→ **Text segment**
The Afridi factor

Published December 30, 2012

Why not the milkman or the mochi? Why use the vaccine campaign to find Bin Laden, asks Shahnaz Wazir Ali – Zofeen Ebrahim

Just when the government thought it had settled the anxieties and distrust about the polio vaccine that had erupted after the Dr Shakil Afridi episode, the recent killing of polio workers has come as a major setback for polio eradication efforts.

Afridi, former surgeon general in the Federally Administered Tribal Areas’ Khyber Agency has been convicted of treason by the court and sentenced to 33 years in prison for carrying out a CIA-led fake door-to-door hepatitis B vaccination drive to confirm the presence of Osama bin Laden in his Abbottabad home.

“In the tribal areas especially, it cast doubts on the intentions and integrity of our health workers,” states Shahnaz Wazir Ali, adviser on polio to Prime Minister Raja Pervez Ashraf.

She says the vaccinators were looked upon with suspicion as spies roaming around to gather information and put in chips for drone attacks, and termed CIA’s using humanitarian activity for their intelligence gathering as “alarming and blatantly unfair”, as it jeopardised the health of the Pakistani children.

→ **Data supplied**
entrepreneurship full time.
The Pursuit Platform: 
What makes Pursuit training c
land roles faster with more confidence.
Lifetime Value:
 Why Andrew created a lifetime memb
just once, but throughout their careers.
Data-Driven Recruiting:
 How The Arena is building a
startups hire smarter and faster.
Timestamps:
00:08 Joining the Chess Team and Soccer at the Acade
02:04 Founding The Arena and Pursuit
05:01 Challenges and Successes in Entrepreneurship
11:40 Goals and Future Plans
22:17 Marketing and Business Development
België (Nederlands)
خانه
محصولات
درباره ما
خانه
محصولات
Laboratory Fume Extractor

--

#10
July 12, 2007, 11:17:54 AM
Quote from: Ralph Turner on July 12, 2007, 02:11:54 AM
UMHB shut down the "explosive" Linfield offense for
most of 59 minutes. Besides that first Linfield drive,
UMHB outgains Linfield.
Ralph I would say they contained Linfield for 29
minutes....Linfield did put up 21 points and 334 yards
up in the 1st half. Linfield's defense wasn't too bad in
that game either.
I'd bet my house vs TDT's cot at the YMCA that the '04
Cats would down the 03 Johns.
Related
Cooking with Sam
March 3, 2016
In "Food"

→ **Exercise set**
1. In the article on the Afridi case, what crime was Afridi convicted of?
2. Say whether each statement agrees with the article on the Afridi case, answering yes or no and quoting the words that decide it: (a) Afridi had served as surgeon general in Khyber Agency. (b) The fake door-to-door drive offered polio vaccine. (c) Shahnaz Wazir Ali advises the Prime Minister on polio.
3. Carry the article on the Afridi case and polio vaccination forward from its last sentence.
The lines are not needed for any of this work.

→ **Answers provided**
1. Treason.

2.
(a) Yes: "former surgeon general in the Federally Administered Tribal Areas’ Khyber Agency"
(b) No: "a CIA-led fake door-to-door hepatitis B vaccination drive"
(c) Yes: "adviser on polio to Prime Minister Raja Pervez Ashraf"

3.
“I certainly think that it had a negative impact in contributing — along with other factors — to the boycott of the polio campaign in some areas, increased security threats, and specifically risking the lives of health workers,” declares Heidi J. Larson, who studies polio situation globally, but has particularly focused on Pakistan since 2011.

What was even more unfortunate is that even the United Nations chose not to protest risking fuelling tensions. Instead, said Larson, a former head of Unicef’s Global Immunisation Communication, the UN agencies “focused on anticipating and working to mitigate the potential negative impacts”.

“They could have used the milkman or the mochi (cobbler) to pursue their goals for all we care!” said a rankled Wazir Ali who is not sure if CIA’s strategy was worth the damage it caused to polio eradication endeavours.

However, through relentless campaigning, the apprehensions of the people regarding the vaccines are being addressed somewhat by involving political and religious leaders.